Oxygen is a chemical element represented by the symbol 'O' and has the atomic number 8. It is the first element in Group VI A of the modern periodic table. It is the most abundant element in the Earth's crust and makes up about one fifth of the Earth's atmosphere.
Dioxygen (O2) is the most common form of elemental oxygen. It is a colorless gas at room temperature and forms about 21% of the earth's atmosphere. It exists as a diradical, and is the only allotrope that has unpaired electrons. It has a bond length of 121 pm and a bond energy of 498 kJ/mol. Most of the complex forms of life use this form in cellular respiration.
Another common allotrope is ozone (O3). It is thermodynamically unstable and highly reactive. Ozone was discovered in 1840, by Christian Friedrich Schonbein. It exists as a pale blue gas at normal temperature and pressure conditions. However, it is converted to a dark blue liquid, below -112ºC and to a dark blue solid below -193ºC. Ozone is produced in the upper atmosphere, when dioxygen combines with atomic oxygen, that is made by splitting of O2 by ultraviolet radiation. As ozone strongly absorbs in the ultraviolet radiation, it functions as a protective shield for the biosphere against the mutagenic and harmful effects of the UV radiation. Ozone is also formed as a by-product of automobile exhaust, however, it is considered as a pollutant when present near the earth's surface.
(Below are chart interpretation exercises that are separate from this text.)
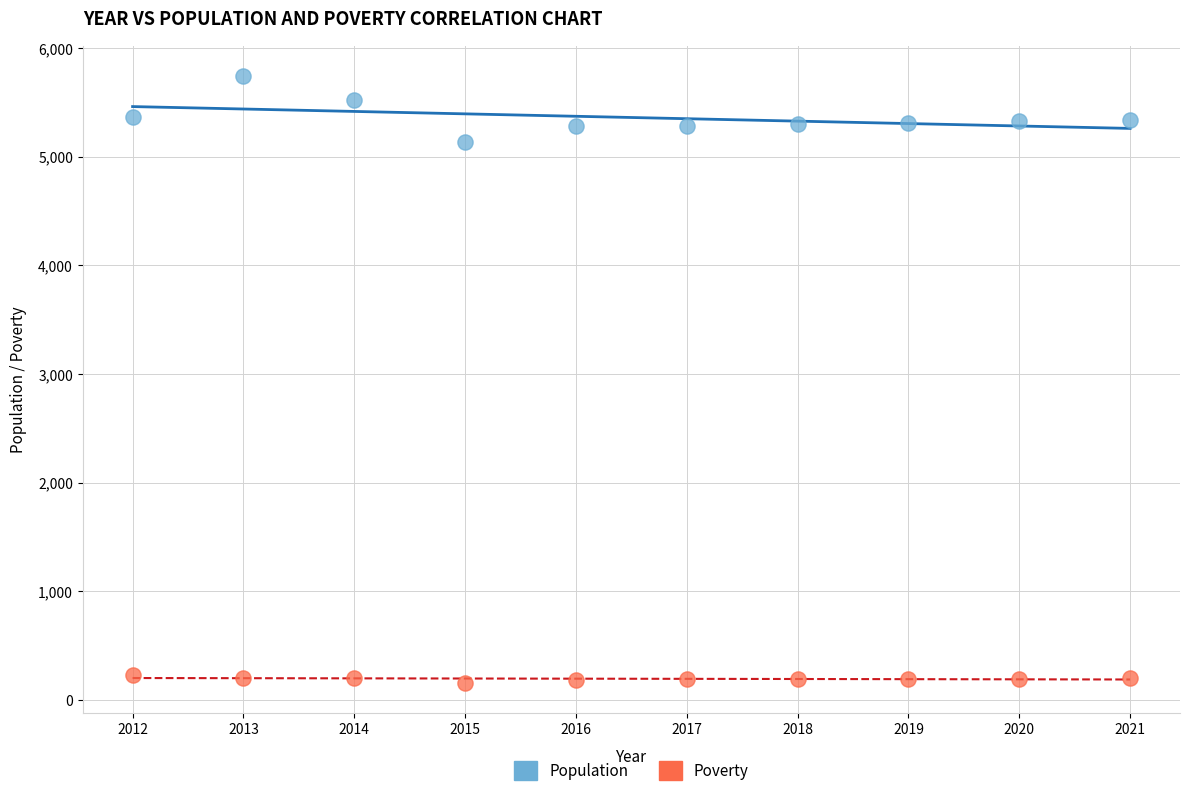

Across all data points, what is the range of X values (max minus min)?

9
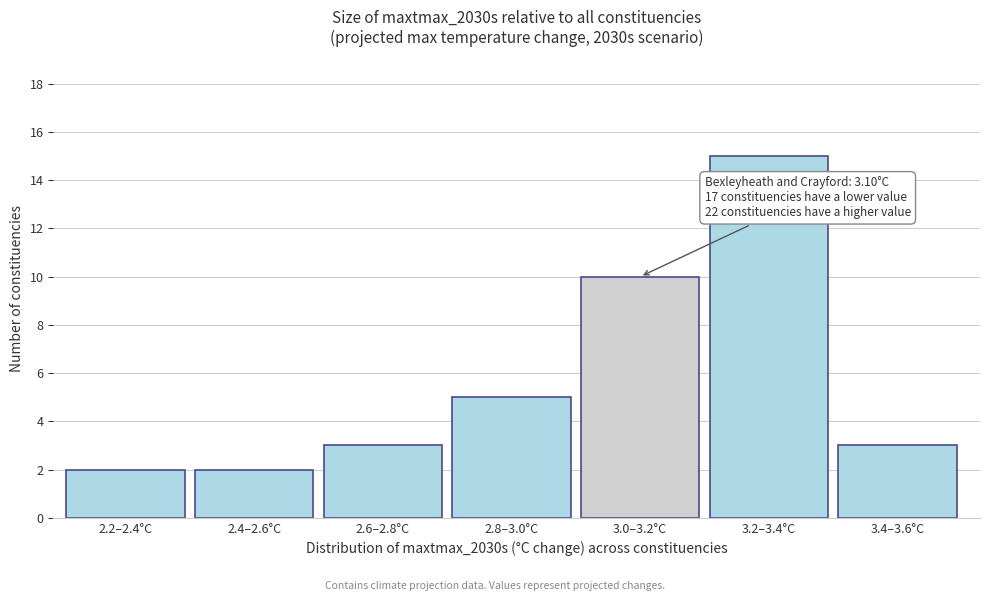

Reading right to left, list all the values displayed in this chart.

3.4–3.6°C=3	3.2–3.4°C=15	3.0–3.2°C=10	2.8–3.0°C=5	2.6–2.8°C=3	2.4–2.6°C=2	2.2–2.4°C=2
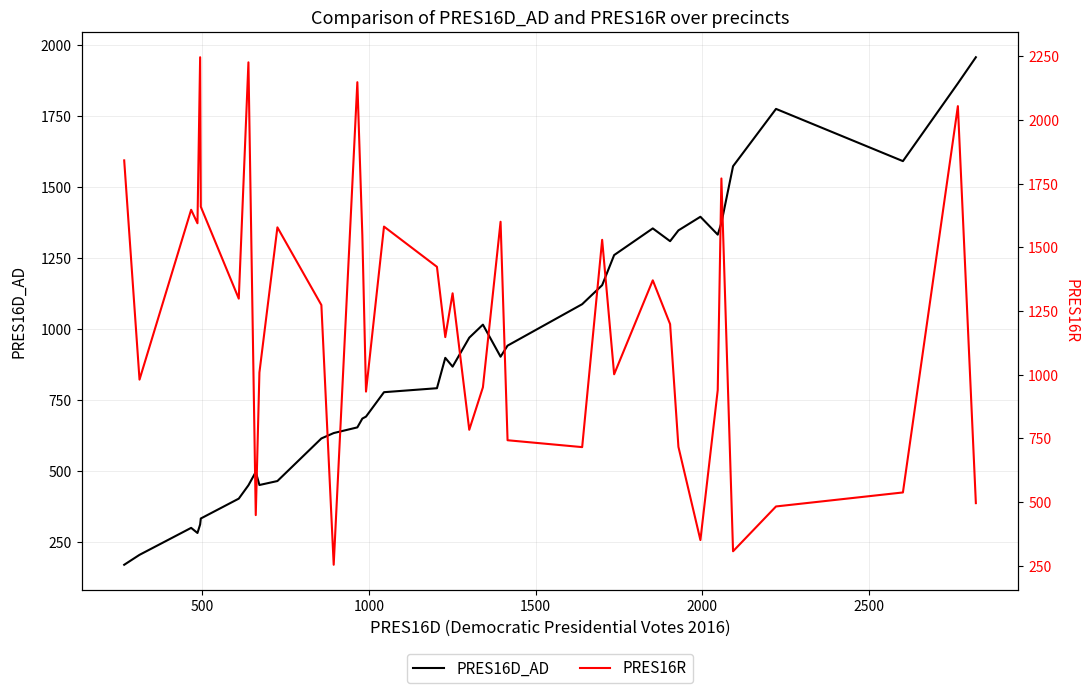

What is the minimum value shown in the chart?

169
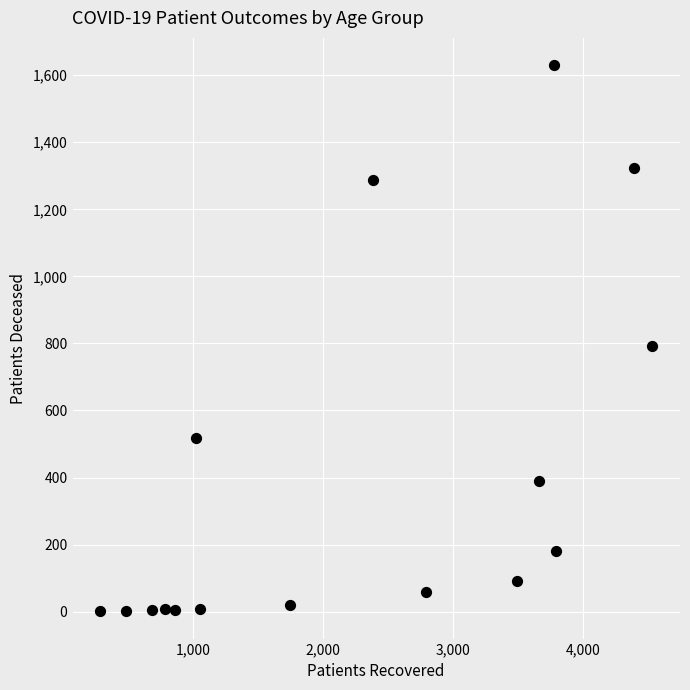

What is the range of Y values (max minus min)?

1629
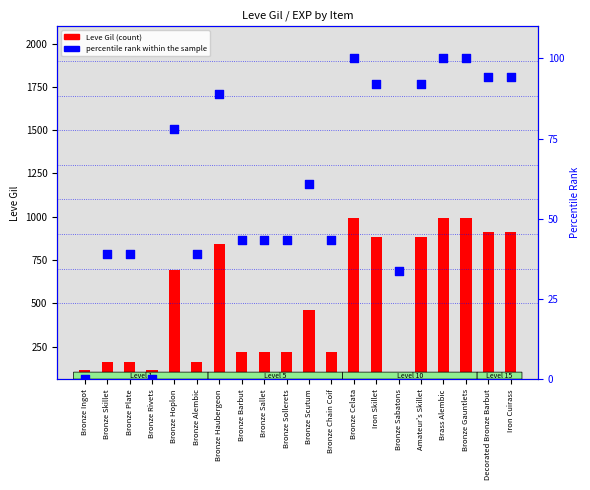

What is the change in value from Bronze Chain Coif to Brass Alembic?

+56.6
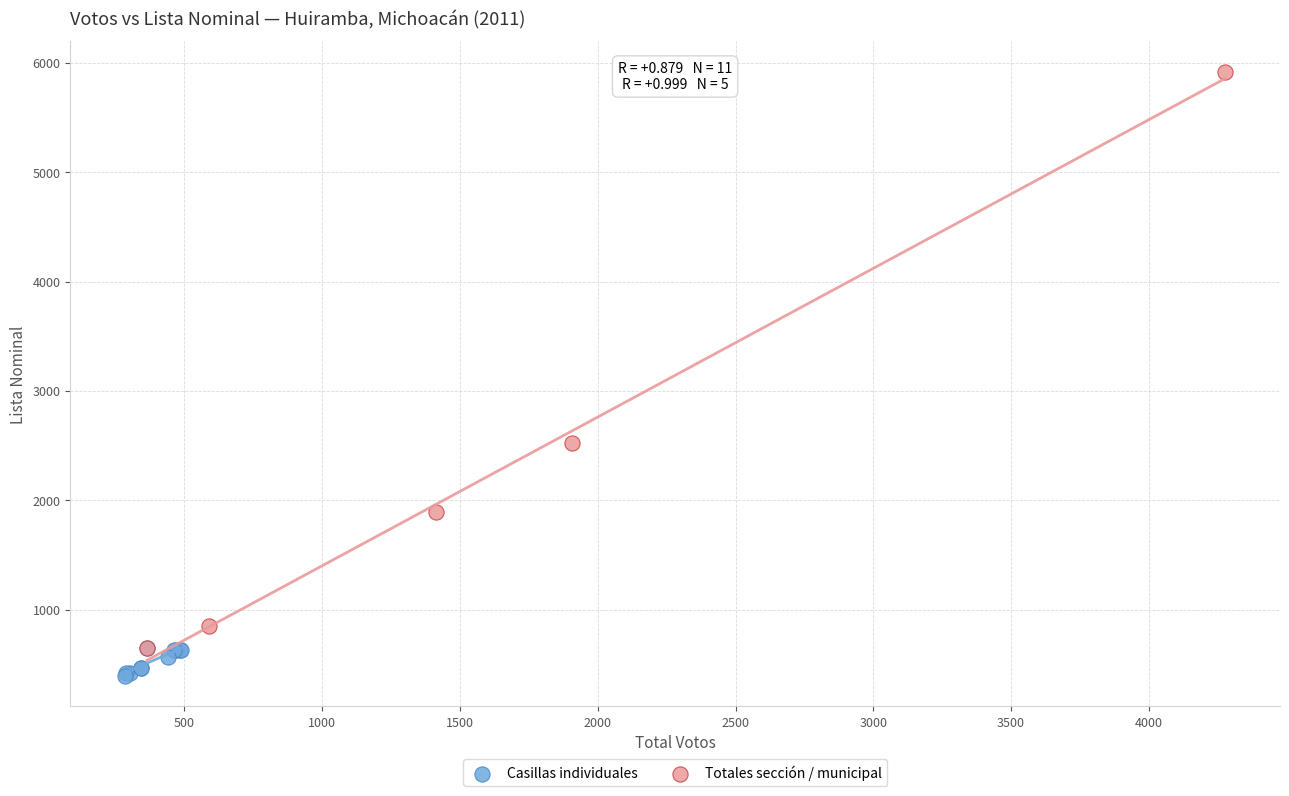

Which series has the largest Y range (max minus min)?

Totales sección / municipal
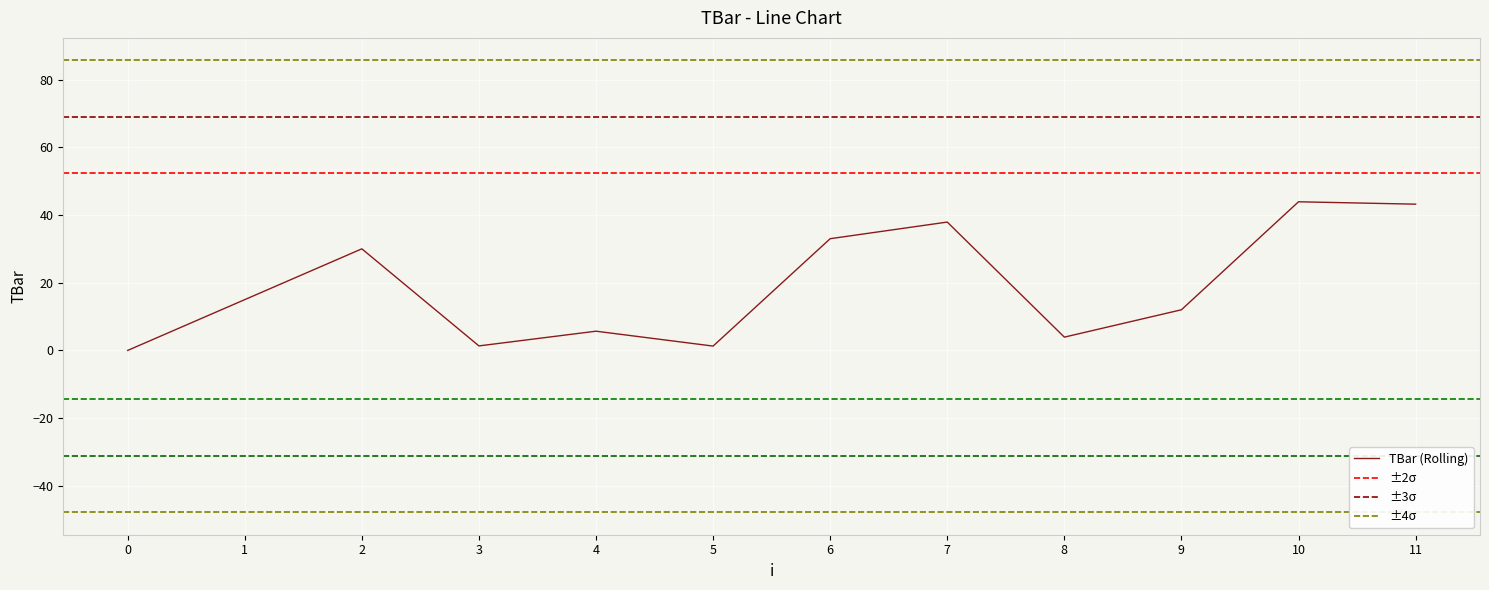

At which category does the chart reach its peak across all series?

10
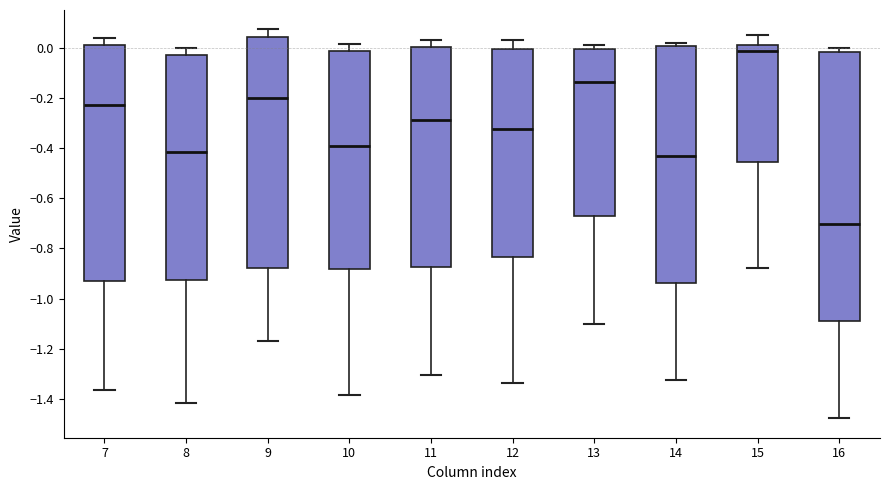

Comparing the boxes themselves (not the whiskers), which one is the tallest?

16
Although this allotrope was suspected to exist since the early 1900's, it was identified in 2001. It was known as oxozone. The team which discovered it, believes that it consists of two dumbbell shaped O2 molecules, loosely held together by induced dipole dispersion forces. It exists as a deep red solid that is created by pressurizing O2 to the order of 20 Gpa. It has stronger oxidizing properties than dioxygen as well as ozone and hence, it is being studied for use in rocket fuels and other such applications.
Apart from these known allotropes, it also exists as metastable states, that have higher energy than the ground state.